Oh, btw this has some cyberpunk elements, body-hopping and it's more action and adrenaline packed than you'd expect. Totally not cool and awsome and an absolute brilliant bland of politics, love and action, noooope not at all (LIE DETECTED, IT'S ALL OF THESE THINGS AND IT'S SO DAMN GOOD).

I have to admit that at the beginning I was struggling to get into it. At around 90 pages I was wondering how the author was going to fill another 300. But my god, did it pick up. At around 110 pages I was so captivated I could not stop reading for the rest of the day. Tsamaase's writing style pulls you in by the neck and won't let go. The style definitely defines the story and keeps you going even when your body would rather go to sleep. Xe just has way of writing that makes you so absorbed in the story that you can't wait to figure out what's next. 

And what's next? So many things get revealed that I was absolutely blindsided by. I gasped and looked around like I was in a movie theater. IT WAS THIS GOOD. 

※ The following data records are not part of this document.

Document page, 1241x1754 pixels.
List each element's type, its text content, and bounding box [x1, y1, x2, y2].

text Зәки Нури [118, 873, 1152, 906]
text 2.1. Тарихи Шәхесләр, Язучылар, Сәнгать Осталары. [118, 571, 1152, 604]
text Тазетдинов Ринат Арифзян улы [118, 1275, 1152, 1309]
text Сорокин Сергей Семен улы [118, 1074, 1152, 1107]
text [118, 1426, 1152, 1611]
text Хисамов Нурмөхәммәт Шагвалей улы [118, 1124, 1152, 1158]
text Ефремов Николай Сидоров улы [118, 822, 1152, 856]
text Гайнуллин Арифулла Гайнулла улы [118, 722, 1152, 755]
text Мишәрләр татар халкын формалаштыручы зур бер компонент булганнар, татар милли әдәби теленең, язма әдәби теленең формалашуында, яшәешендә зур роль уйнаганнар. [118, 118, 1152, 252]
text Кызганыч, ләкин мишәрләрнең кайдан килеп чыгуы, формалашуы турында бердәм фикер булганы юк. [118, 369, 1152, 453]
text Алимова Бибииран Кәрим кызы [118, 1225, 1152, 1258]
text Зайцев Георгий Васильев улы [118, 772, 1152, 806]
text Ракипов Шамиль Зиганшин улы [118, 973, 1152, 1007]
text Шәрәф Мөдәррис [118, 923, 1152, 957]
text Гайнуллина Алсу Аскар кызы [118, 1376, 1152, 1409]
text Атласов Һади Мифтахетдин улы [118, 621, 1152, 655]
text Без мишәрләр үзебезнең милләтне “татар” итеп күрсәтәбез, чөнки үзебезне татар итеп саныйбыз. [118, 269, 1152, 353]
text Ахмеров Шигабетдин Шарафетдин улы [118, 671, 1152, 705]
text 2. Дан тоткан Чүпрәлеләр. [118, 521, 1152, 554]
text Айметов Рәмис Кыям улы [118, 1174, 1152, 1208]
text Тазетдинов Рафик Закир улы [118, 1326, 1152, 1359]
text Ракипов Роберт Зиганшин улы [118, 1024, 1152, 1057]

I adored this book. I adore Tsamaase and will definitely read everything else xe has written or decides to write in the future. 

I am truly, utterly honored to have read this as an ARC and i'd be beyond delighted to have this in my bookshelf someday.  

Do yourself a favor and pre-order this. Put it at the top of your 2024 tbr. 

Thank you to Erewhon Books, Tlotlo Tsamaase and Netgalley for giving me a digital copy of this book in exchange for my honest review.